_Data shown:_
****************
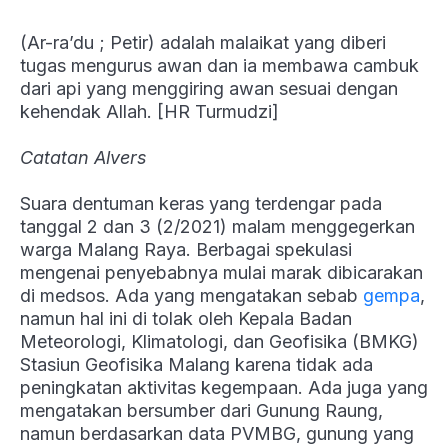
(Ar-ra’du ; Petir) adalah malaikat yang diberi
tugas mengurus awan dan ia membawa cambuk
dari api yang menggiring awan sesuai dengan
kehendak Allah. [HR Turmudzi]
Catatan Alvers
Suara dentuman keras yang terdengar pada
tanggal 2 dan 3 (2/2021) malam menggegerkan
warga Malang Raya. Berbagai spekulasi
mengenai penyebabnya mulai marak dibicarakan
di medsos. Ada yang mengatakan sebab
gempa
,
namun hal ini di tolak oleh Kepala Badan
Meteorologi, Klimatologi, dan Geofisika (BMKG)
Stasiun Geofisika Malang karena tidak ada
peningkatan aktivitas kegempaan. Ada juga yang
mengatakan bersumber dari Gunung Raung,
namun berdasarkan data PVMBG, gunung yang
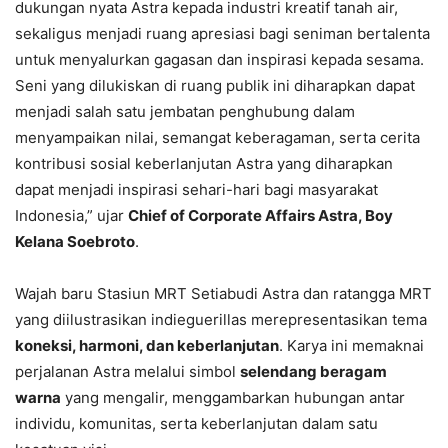
dukungan nyata Astra kepada industri kreatif tanah air,
sekaligus menjadi ruang apresiasi bagi seniman bertalenta
untuk menyalurkan gagasan dan inspirasi kepada sesama.
Seni yang dilukiskan di ruang publik ini diharapkan dapat
menjadi salah satu jembatan penghubung dalam
menyampaikan nilai, semangat keberagaman, serta cerita
kontribusi sosial keberlanjutan Astra yang diharapkan
dapat menjadi inspirasi sehari-hari bagi masyarakat
Indonesia,” ujar
Chief of Corporate Affairs Astra, Boy
Kelana Soebroto
.
Wajah baru Stasiun MRT Setiabudi Astra dan ratangga MRT
yang diilustrasikan indieguerillas merepresentasikan tema
koneksi, harmoni, dan keberlanjutan
. Karya ini memaknai
perjalanan Astra melalui simbol
selendang beragam
warna
yang mengalir, menggambarkan hubungan antar
individu, komunitas, serta keberlanjutan dalam satu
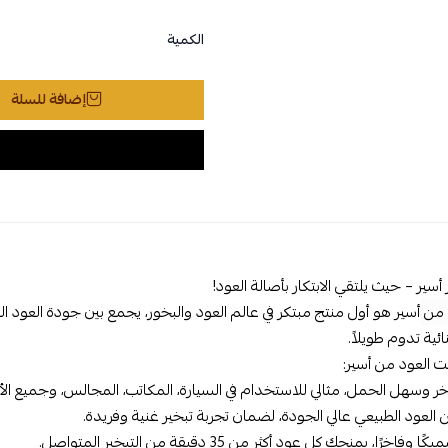
الكمية
إضافة للسلة
أسير – حيث يلتقي الابتكار بأصالة العود!
 من
أسير هو أول منتج مبتكر في عالم العود والبخور، يجمع بين جودة العود 
ائية تدوم طويلاً.
 العود من أسير:
 وسهل الحمل، مثالي للاستخدام في السيارة، المكاتب، المجالس، وجميع الأما
لعود الطبيعي عالي الجودة، لضمان تجربة تبخير غنية وفريدة.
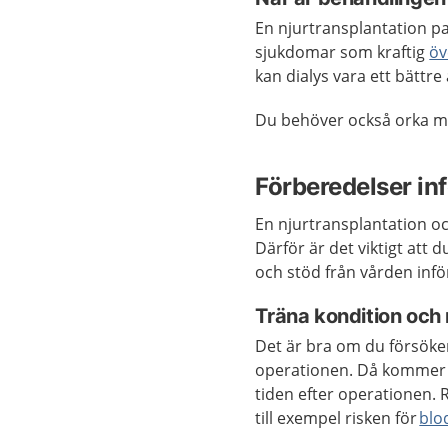
En njurtransplantation pa
sjukdomar som kraftig
öv
kan
dialys
vara ett bättre 
Du behöver också orka me
Förberedelser in
En njurtransplantation o
Därför är det viktigt att
och stöd från vården infö
Träna kondition och
Det är bra om du försöker
operationen. Då kommer d
tiden efter operationen. 
till exempel risken för
blo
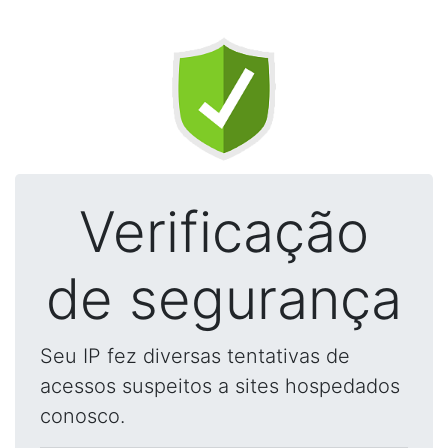
Verificação
de segurança
Seu IP fez diversas tentativas de
acessos suspeitos a sites hospedados
conosco.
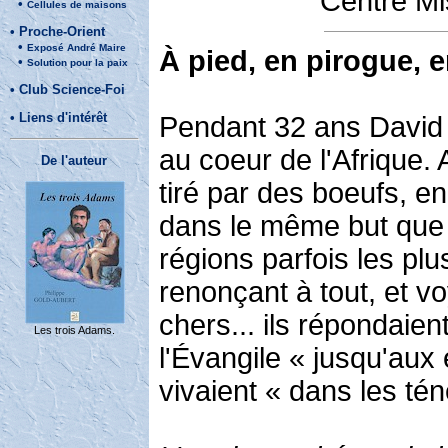
Centre M
•
Cellules de maisons
•
Proche-Orient
•
Exposé André Maire
À pied, en pirogue, e
•
Solution pour la paix
•
Club Science-Foi
•
Liens d'intérêt
Pendant 32 ans David L
au coeur de l'Afrique. 
De l'auteur
tiré par des boeufs, en
dans le même but que 
régions parfois les plus
renonçant à tout, et v
chers... ils répondaien
Les trois Adams.
l'Évangile « jusqu'aux 
vivaient « dans les tén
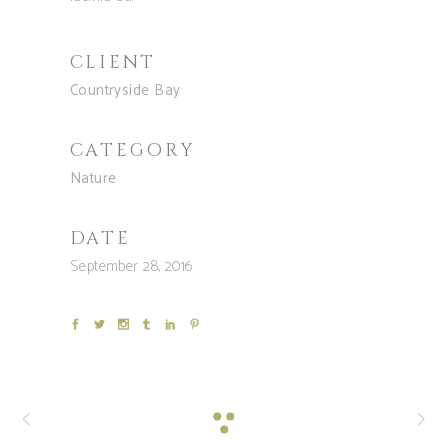
CLIENT
Countryside Bay
CATEGORY
Nature
DATE
September 28, 2016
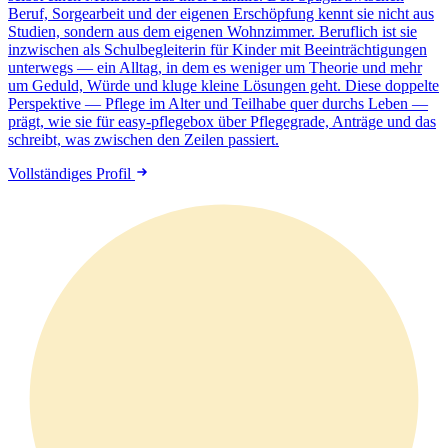
Beruf, Sorgearbeit und der eigenen Erschöpfung kennt sie nicht aus
Studien, sondern aus dem eigenen Wohnzimmer. Beruflich ist sie
inzwischen als Schulbegleiterin für Kinder mit Beeinträchtigungen
unterwegs — ein Alltag, in dem es weniger um Theorie und mehr
um Geduld, Würde und kluge kleine Lösungen geht. Diese doppelte
Perspektive — Pflege im Alter und Teilhabe quer durchs Leben —
prägt, wie sie für easy-pflegebox über Pflegegrade, Anträge und das
schreibt, was zwischen den Zeilen passiert.
Vollständiges Profil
****************
Please update the listing above, replacing "Nature" with "Landscape" and leaving every other line unchanged. Omit the pictures from your reply.

(Ar-ra’du ; Petir) adalah malaikat yang diberi
tugas mengurus awan dan ia membawa cambuk
dari api yang menggiring awan sesuai dengan
kehendak Allah. [HR Turmudzi]
Catatan Alvers
Suara dentuman keras yang terdengar pada
tanggal 2 dan 3 (2/2021) malam menggegerkan
warga Malang Raya. Berbagai spekulasi
mengenai penyebabnya mulai marak dibicarakan
di medsos. Ada yang mengatakan sebab
gempa
,
namun hal ini di tolak oleh Kepala Badan
Meteorologi, Klimatologi, dan Geofisika (BMKG)
Stasiun Geofisika Malang karena tidak ada
peningkatan aktivitas kegempaan. Ada juga yang
mengatakan bersumber dari Gunung Raung,
namun berdasarkan data PVMBG, gunung yang
dukungan nyata Astra kepada industri kreatif tanah air,
sekaligus menjadi ruang apresiasi bagi seniman bertalenta
untuk menyalurkan gagasan dan inspirasi kepada sesama.
Seni yang dilukiskan di ruang publik ini diharapkan dapat
menjadi salah satu jembatan penghubung dalam
menyampaikan nilai, semangat keberagaman, serta cerita
kontribusi sosial keberlanjutan Astra yang diharapkan
dapat menjadi inspirasi sehari-hari bagi masyarakat
Indonesia,” ujar
Chief of Corporate Affairs Astra, Boy
Kelana Soebroto
.
Wajah baru Stasiun MRT Setiabudi Astra dan ratangga MRT
yang diilustrasikan indieguerillas merepresentasikan tema
koneksi, harmoni, dan keberlanjutan
. Karya ini memaknai
perjalanan Astra melalui simbol
selendang beragam
warna
yang mengalir, menggambarkan hubungan antar
individu, komunitas, serta keberlanjutan dalam satu
الكمية
إضافة للسلة
أسير – حيث يلتقي الابتكار بأصالة العود!
 من
أسير هو أول منتج مبتكر في عالم العود والبخور، يجمع بين جودة العود 
ائية تدوم طويلاً.
 العود من أسير:
 وسهل الحمل، مثالي للاستخدام في السيارة، المكاتب، المجالس، وجميع الأما
لعود الطبيعي عالي الجودة، لضمان تجربة تبخير غنية وفريدة.
En njurtransplantation pa
sjukdomar som kraftig
öv
kan
dialys
vara ett bättre 
Du behöver också orka me
Förberedelser in
En njurtransplantation o
Därför är det viktigt att
och stöd från vården infö
Träna kondition och
Det är bra om du försöker
operationen. Då kommer d
tiden efter operationen. 
till exempel risken för
blo
Verificação
de segurança
Seu IP fez diversas tentativas de
acessos suspeitos a sites hospedados
conosco.
Centre M
•
Cellules de maisons
•
Proche-Orient
•
Exposé André Maire
À pied, en pirogue, e
•
Solution pour la paix
•
Club Science-Foi
•
Liens d'intérêt
Pendant 32 ans David L
au coeur de l'Afrique. 
De l'auteur
tiré par des boeufs, en
dans le même but que 
régions parfois les plus
renonçant à tout, et v
chers... ils répondaien
Les trois Adams.
l'Évangile « jusqu'aux 
vivaient « dans les tén
CLIENT
Countryside Bay
CATEGORY
Landscape
DATE
September 28, 2016
Beruf, Sorgearbeit und der eigenen Erschöpfung kennt sie nicht aus
Studien, sondern aus dem eigenen Wohnzimmer. Beruflich ist sie
inzwischen als Schulbegleiterin für Kinder mit Beeinträchtigungen
unterwegs — ein Alltag, in dem es weniger um Theorie und mehr
um Geduld, Würde und kluge kleine Lösungen geht. Diese doppelte
Perspektive — Pflege im Alter und Teilhabe quer durchs Leben —
prägt, wie sie für easy-pflegebox über Pflegegrade, Anträge und das
schreibt, was zwischen den Zeilen passiert.
Vollständiges Profil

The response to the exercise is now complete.